I modified the script to more realistically handle changes to optic position; now when SR2 is moved by x distance away from SR3, the SR2-SRM distance changes by the same amount.  Also I went through some sanity-checking and made plots to visualize how the beam profile is changed when various parameters are adjusted.  I'm still surprised that changing a single degree of freedom (SR2 position) can adjust what amounts to two degrees of freedom (waist size and position), but maybe if I look into the form of the ABCD for a beam-reducing telescope it will be clear.

In the first plot attached I have re-run the same study as above, 1000 trials, but moving SR2 up to +/-20cm; this is to demonstrate that large moves in SR2 really will fix even the largest mis-matches.  The second plot is an example beam profile, before and after adjusting SR2's position; the 'before' plot (top) has a too-small waist about half a meter in front of the OMC.  The 'after' plot (bottom) is after moving SR2 by 4.4cm, now the waist is in just about the right place and is the right size (490um).

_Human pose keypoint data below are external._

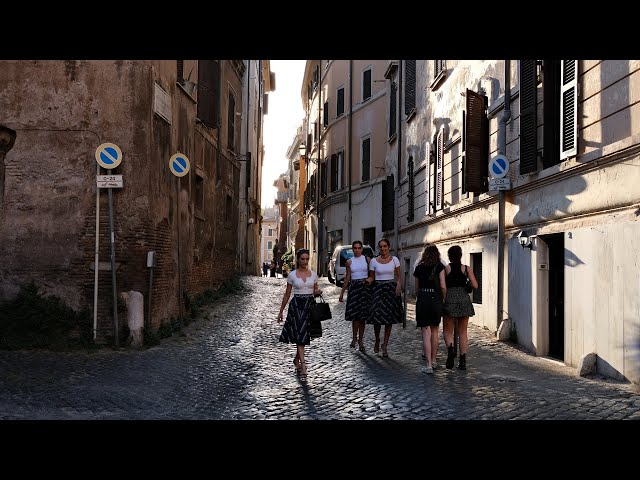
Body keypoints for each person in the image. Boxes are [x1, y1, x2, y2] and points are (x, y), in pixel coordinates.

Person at [277, 248, 322, 382]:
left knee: (304, 334)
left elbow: (315, 291)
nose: (305, 261)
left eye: (307, 259)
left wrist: (318, 291)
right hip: (296, 306)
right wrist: (281, 311)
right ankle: (303, 366)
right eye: (302, 259)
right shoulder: (292, 275)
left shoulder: (313, 275)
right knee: (300, 335)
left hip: (309, 306)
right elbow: (287, 294)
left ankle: (297, 359)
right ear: (298, 259)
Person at [365, 238, 403, 357]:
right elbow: (372, 277)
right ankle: (377, 340)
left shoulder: (395, 260)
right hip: (378, 289)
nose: (383, 248)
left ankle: (385, 345)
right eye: (381, 246)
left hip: (391, 290)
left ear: (389, 247)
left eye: (385, 246)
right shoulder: (374, 262)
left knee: (389, 319)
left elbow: (399, 277)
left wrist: (398, 286)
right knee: (377, 318)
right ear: (378, 248)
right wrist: (367, 281)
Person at [442, 245, 478, 370]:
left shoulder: (446, 268)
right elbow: (475, 285)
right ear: (461, 255)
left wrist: (444, 299)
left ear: (449, 256)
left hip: (450, 298)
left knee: (447, 331)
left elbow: (443, 287)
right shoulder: (467, 269)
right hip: (463, 298)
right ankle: (462, 361)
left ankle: (451, 349)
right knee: (463, 332)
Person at [413, 244, 446, 374]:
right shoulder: (440, 267)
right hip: (436, 299)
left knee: (425, 333)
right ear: (437, 254)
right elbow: (443, 286)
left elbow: (416, 288)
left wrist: (420, 297)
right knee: (435, 331)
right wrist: (443, 299)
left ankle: (428, 366)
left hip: (423, 298)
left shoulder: (419, 268)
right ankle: (433, 360)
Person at [338, 240, 371, 353]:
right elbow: (347, 278)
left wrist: (369, 283)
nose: (357, 250)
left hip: (365, 288)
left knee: (362, 317)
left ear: (361, 249)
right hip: (354, 288)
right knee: (355, 317)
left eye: (359, 248)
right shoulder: (349, 262)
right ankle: (354, 338)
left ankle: (361, 340)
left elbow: (372, 275)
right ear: (353, 249)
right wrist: (342, 293)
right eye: (355, 248)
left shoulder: (367, 260)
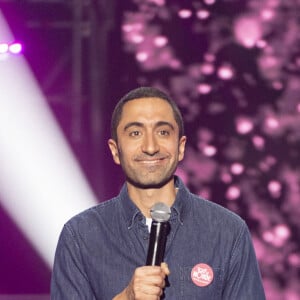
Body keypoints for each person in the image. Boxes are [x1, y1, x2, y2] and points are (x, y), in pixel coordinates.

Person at [51, 86, 266, 299]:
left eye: (163, 132)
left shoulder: (227, 232)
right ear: (116, 151)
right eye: (135, 133)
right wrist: (126, 298)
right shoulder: (80, 236)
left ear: (180, 147)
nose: (151, 146)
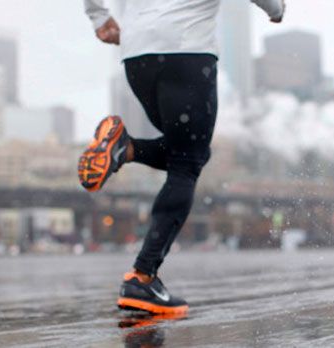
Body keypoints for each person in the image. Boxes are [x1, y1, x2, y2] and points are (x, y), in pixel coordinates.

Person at [80, 0, 285, 314]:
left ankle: (126, 148)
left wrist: (98, 15)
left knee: (187, 154)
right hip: (185, 51)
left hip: (137, 56)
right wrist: (276, 8)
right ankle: (143, 277)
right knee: (186, 164)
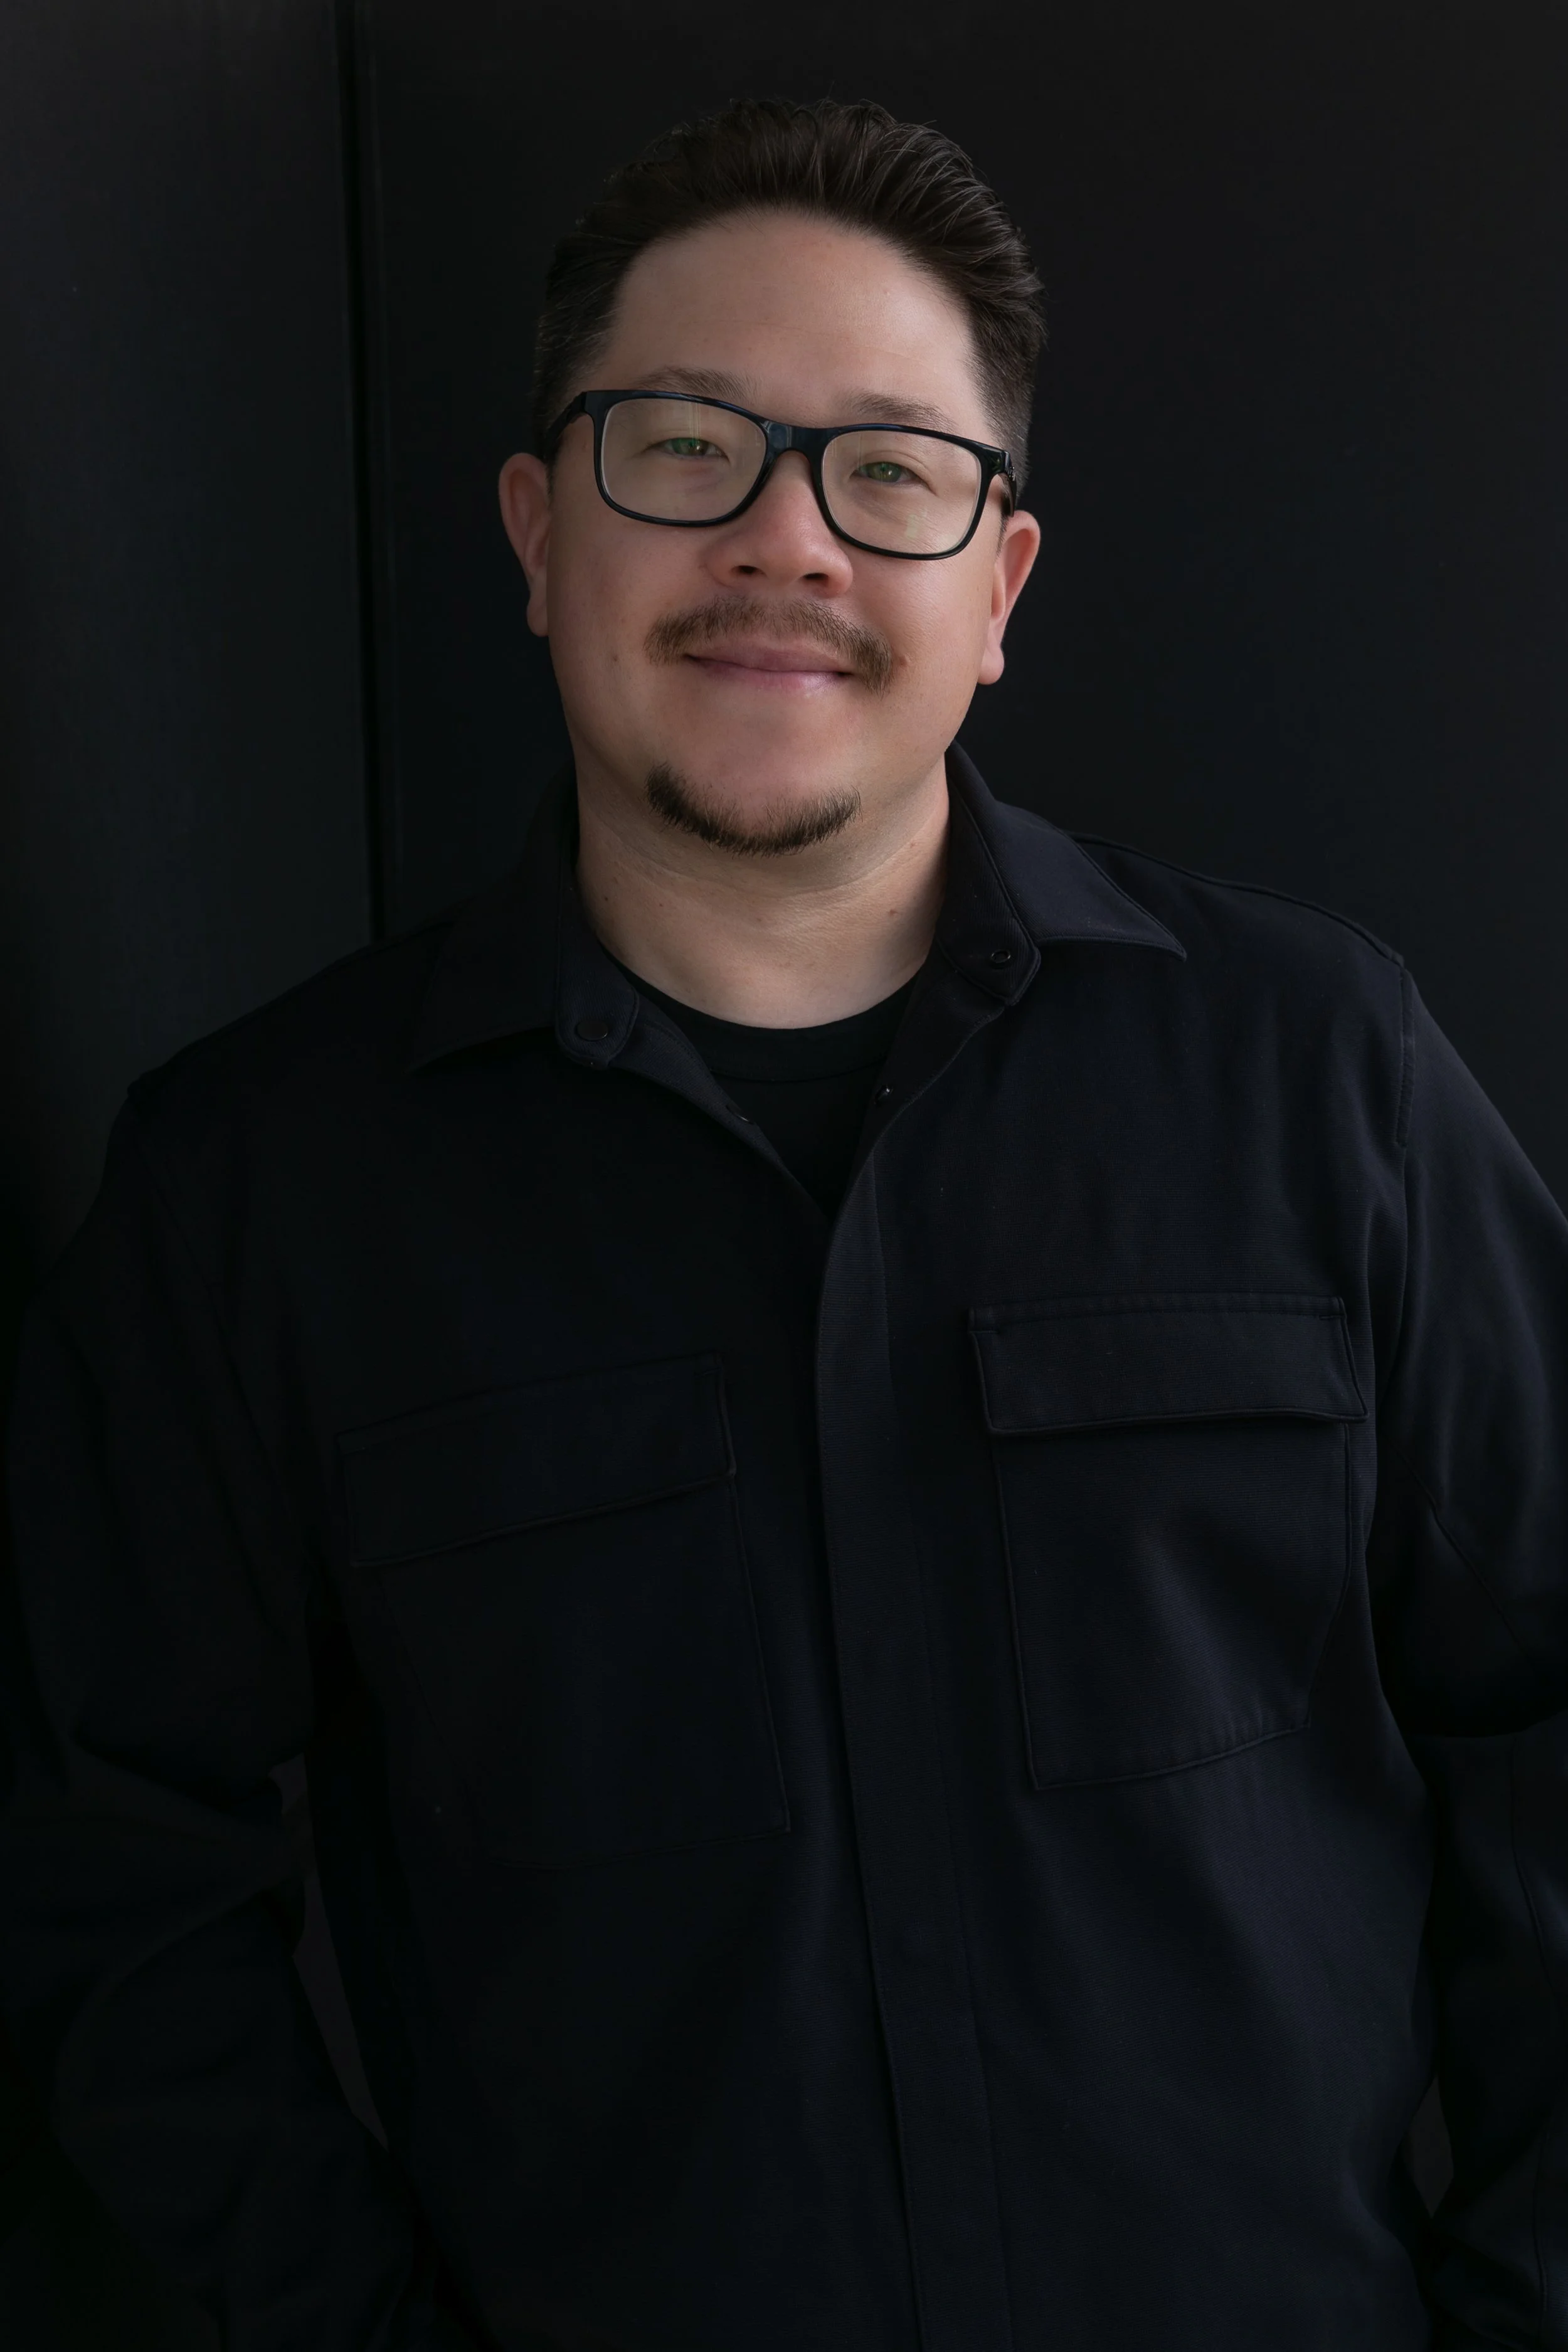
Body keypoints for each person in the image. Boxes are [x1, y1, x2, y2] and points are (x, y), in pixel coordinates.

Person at [1, 92, 1564, 2352]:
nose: (784, 540)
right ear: (538, 533)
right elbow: (101, 1883)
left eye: (889, 472)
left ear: (993, 585)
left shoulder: (1323, 1075)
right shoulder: (260, 1191)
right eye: (683, 446)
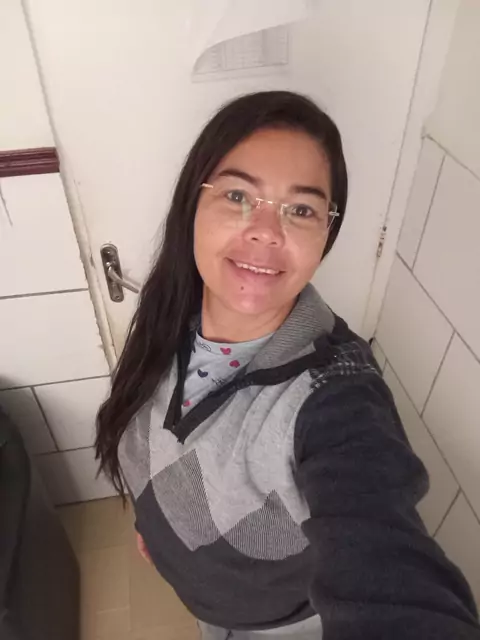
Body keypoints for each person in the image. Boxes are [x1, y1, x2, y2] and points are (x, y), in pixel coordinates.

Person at [95, 91, 480, 639]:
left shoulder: (335, 398)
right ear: (193, 205)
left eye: (301, 209)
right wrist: (154, 524)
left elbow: (382, 549)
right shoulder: (172, 309)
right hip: (205, 602)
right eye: (237, 195)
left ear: (326, 233)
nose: (267, 231)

Again I suspect that this is *NOT* a good way to fix the mode matching, probably changing the length of the SRC by more than a millimeter is really bad news.  But, there is a knob to turn if we need it.  (I haven't studied how to adjust the mode matching while preserving the SRC length, e.g. by moving SR2 and SRM (x2) together.  Not sure if there's enough room on the tables for this.)